§ Work to complete: Each of the records must appear again, exactly as it was written.

>>>

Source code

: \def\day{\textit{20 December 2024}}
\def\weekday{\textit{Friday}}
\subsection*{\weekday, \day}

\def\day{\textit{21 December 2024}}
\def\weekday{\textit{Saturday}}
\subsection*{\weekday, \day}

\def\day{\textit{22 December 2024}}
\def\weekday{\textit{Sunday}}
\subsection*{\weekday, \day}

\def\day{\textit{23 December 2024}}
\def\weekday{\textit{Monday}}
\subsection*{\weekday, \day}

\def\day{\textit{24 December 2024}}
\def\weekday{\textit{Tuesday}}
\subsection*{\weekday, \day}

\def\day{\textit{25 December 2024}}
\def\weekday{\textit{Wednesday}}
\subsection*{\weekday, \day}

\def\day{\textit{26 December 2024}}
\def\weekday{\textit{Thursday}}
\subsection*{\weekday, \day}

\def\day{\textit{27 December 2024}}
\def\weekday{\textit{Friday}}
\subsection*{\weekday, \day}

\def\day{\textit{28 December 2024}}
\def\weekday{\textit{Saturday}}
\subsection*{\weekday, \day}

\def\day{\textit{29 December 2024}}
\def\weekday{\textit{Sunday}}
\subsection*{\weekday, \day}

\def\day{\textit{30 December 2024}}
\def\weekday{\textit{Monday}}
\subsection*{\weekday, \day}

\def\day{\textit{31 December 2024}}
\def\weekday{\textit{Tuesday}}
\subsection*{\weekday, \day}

<<<

§ Written response:
Source code

: \def\day{\textit{20 December 2024}}
\def\weekday{\textit{Friday}}
\subsection*{\weekday, \day}

\def\day{\textit{21 December 2024}}
\def\weekday{\textit{Saturday}}
\subsection*{\weekday, \day}

\def\day{\textit{22 December 2024}}
\def\weekday{\textit{Sunday}}
\subsection*{\weekday, \day}

\def\day{\textit{23 December 2024}}
\def\weekday{\textit{Monday}}
\subsection*{\weekday, \day}

\def\day{\textit{24 December 2024}}
\def\weekday{\textit{Tuesday}}
\subsection*{\weekday, \day}

\def\day{\textit{25 December 2024}}
\def\weekday{\textit{Wednesday}}
\subsection*{\weekday, \day}

\def\day{\textit{26 December 2024}}
\def\weekday{\textit{Thursday}}
\subsection*{\weekday, \day}

\def\day{\textit{27 December 2024}}
\def\weekday{\textit{Friday}}
\subsection*{\weekday, \day}

\def\day{\textit{28 December 2024}}
\def\weekday{\textit{Saturday}}
\subsection*{\weekday, \day}

\def\day{\textit{29 December 2024}}
\def\weekday{\textit{Sunday}}
\subsection*{\weekday, \day}

\def\day{\textit{30 December 2024}}
\def\weekday{\textit{Monday}}
\subsection*{\weekday, \day}

\def\day{\textit{31 December 2024}}
\def\weekday{\textit{Tuesday}}
\subsection*{\weekday, \day}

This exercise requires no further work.